## SUPPLIED TEXT
In Speech at Holland Lecture Series, Democracy 21 President Fred Wertheimer Calls for Small Donor Revolution to Counter Corrupt Campaign Finance System

In Speech at Holland Lecture Series, Democracy 21 President Fred Wertheimer Calls for Small Donor Revolution to Counter Corrupt Campaign Finance System

In a speech given last week at the Holland Lecture Series in Omaha, Nebraska, Democracy 21 President Fred Wertheimer said we are at “a crossroads for our democracy” as a result of the misguided Supreme Court decision in the Citizens United case.

Wertheimer said, “The Supreme Court changed the landscape of American politics and has created a campaign finance system that is wreaking havoc on our political system.”

Wertheimer called for “a small donor revolution in American politics,” saying, “We need the symbol of future elections to be ordinary Americans, not Sheldon Adelson.”

Wertheimer noted that “as a result of the Citizens United decision massive amounts of unlimited contributions, secret money and corporate funds have returned to our national elections in 2012 for the first time since the Watergate era.”

Wertheimer said, “These are the very kind of funds that were at the heart of the Watergate corruption scandals and the return of these funds has raised basic questions about the state of our democracy.”

The speech entitled, “A Disaster for Democracy: The Campaign Finance Scandals of 2012,” examined the destructive impact of the Citizens United decision on the 2012 national elections; reviewed the history of campaign finance scandals and major campaign finance reforms that followed; illustrated the public’s overwhelming rejection of the new role being played by outside spending groups in national elections; and proposed a reform agenda to dramatically increase the role and importance of small contributions in federal elections and address the fundamental problems resulting from our corrupt campaign finance system.

## CHALLENGES
[a] Answer these from the article on Wertheimer's speech, one line each:
(i) In which city was the speech given?
(ii) Which Supreme Court case does Wertheimer blame for the change in campaign finance?
(iii) What was the title of the speech?
[b] Please reproduce word for word the part of the article on Wertheimer's speech that opens with the words containing "In a speech given" and closes with "in the Citizens United case.".
[c] Extend the article on Wertheimer's speech, picking up after its final sentence.

## GIVEN DATA

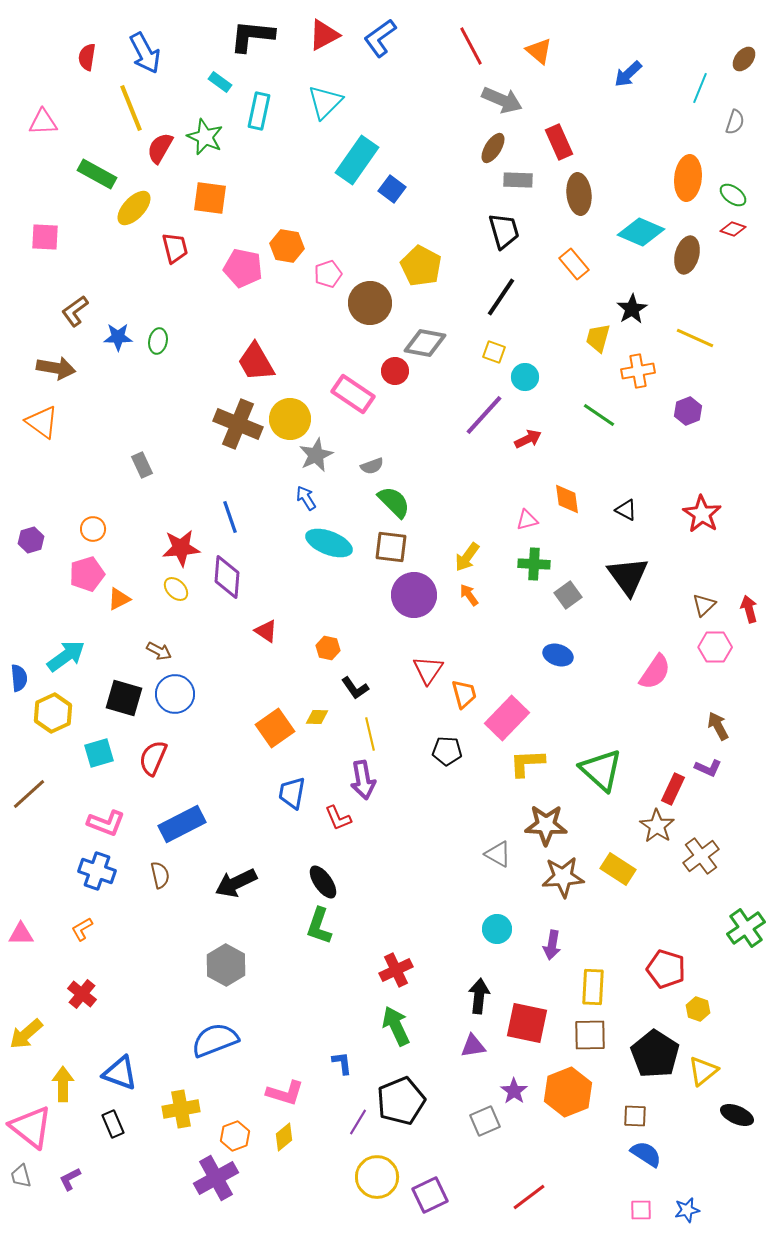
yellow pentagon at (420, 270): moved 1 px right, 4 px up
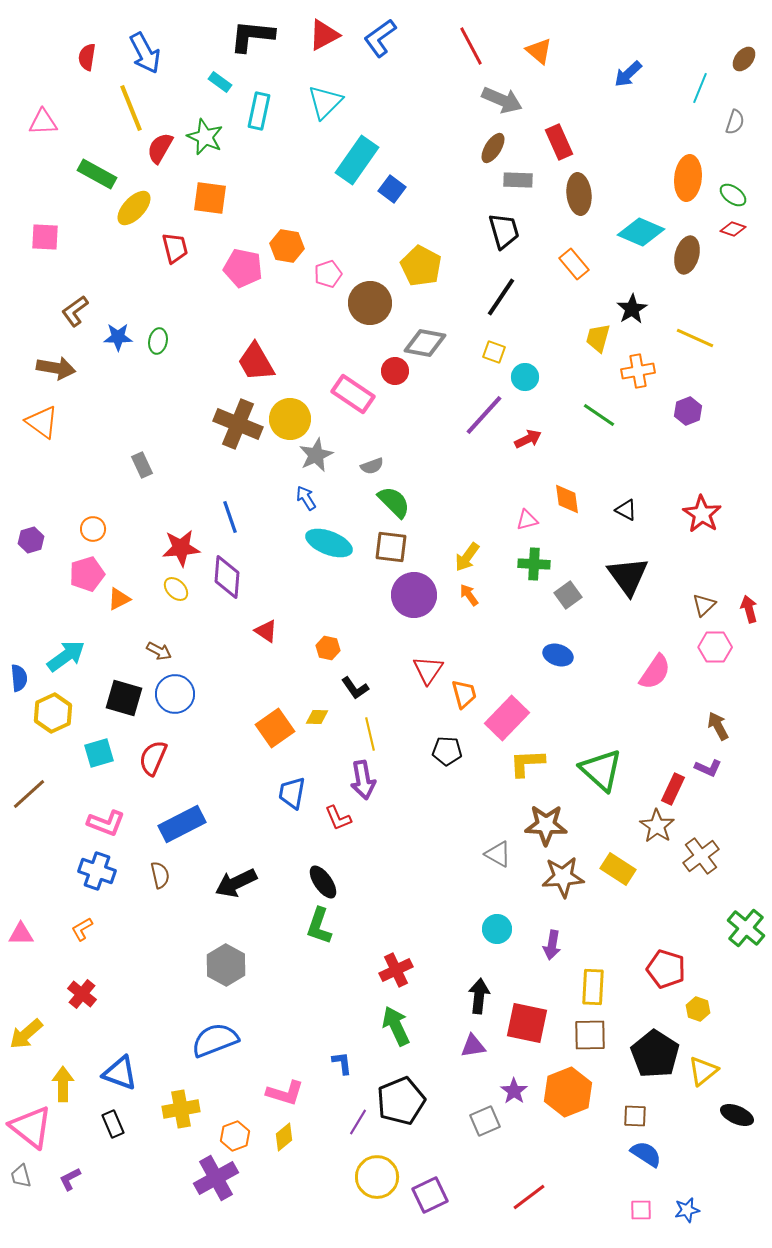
green cross at (746, 928): rotated 15 degrees counterclockwise
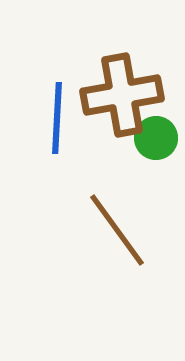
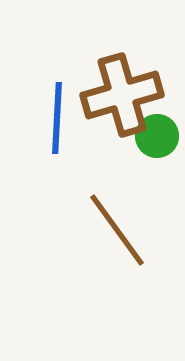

## THE RESULTS
[a]
(i) Omaha, Nebraska
(ii) Citizens United
(iii) "A Disaster for Democracy: The Campaign Finance Scandals of 2012"

[b]
In a speech given last week at the Holland Lecture Series in Omaha, Nebraska, Democracy 21 President Fred Wertheimer said we are at “a crossroads for our democracy” as a result of the misguided Supreme Court decision in the Citizens United case.

[c]
According to the Wertheimer speech:

Every national election we have turns out to be the most expensive in the country’s history. Unlike the stock market, the cost of elections never goes down, it only goes up.

The 2012 election, however, will be the most costly election in our history by far.

Spending on the presidential and congressional elections combined is expected to reach $6 billion. President Obama and Mitt Romney, and the outside groups supporting them, are expected to spend at least $1 billion each in the election.

Spending by Super PACs and nonprofit groups is expected to reach $750 million and could reach $1 billion. The money for these expenditures is coming in the form of unlimited contributions and secret donations from wealthy individuals and corporations, along with labor unions and other special interest groups.

According to the speech:

The [Citizens United] decision and later lower court decisions based on Citizens United have brought us the following:

• Corporations are free to spend, or contribute to outside groups to spend, as much of their trillions of dollars of resources as they wish to use to influence federal elections;

• Hundreds of millions of dollars in secret, unlimited contributions are being laundered into federal elections through groups claiming tax-exempt status without leaving any public fingerprints of who these donors are;

• Candidate-specific Super PACs that receive unlimited contributions and support only one candidate are serving as vehicles to eviscerate the limits on contributions to these candidates;

• Other Super PACs are using huge amounts of unlimited contributions to exercise disproportionate influence on elections, to bombard the races with negative attack ads and to provide opportunities for influence-buying and political corruption.

History tells us that unlimited contributions and secret money in American politics are a formula for corruption and scandal.

The speech noted the following facts:

There are 308 million residents in the United States according to the latest census.

Two-thirds of the money contributed by individuals to Super PACs came from just 100 individuals at an average contribution of $2.3 million per donor, according to the Center for Responsive Politics.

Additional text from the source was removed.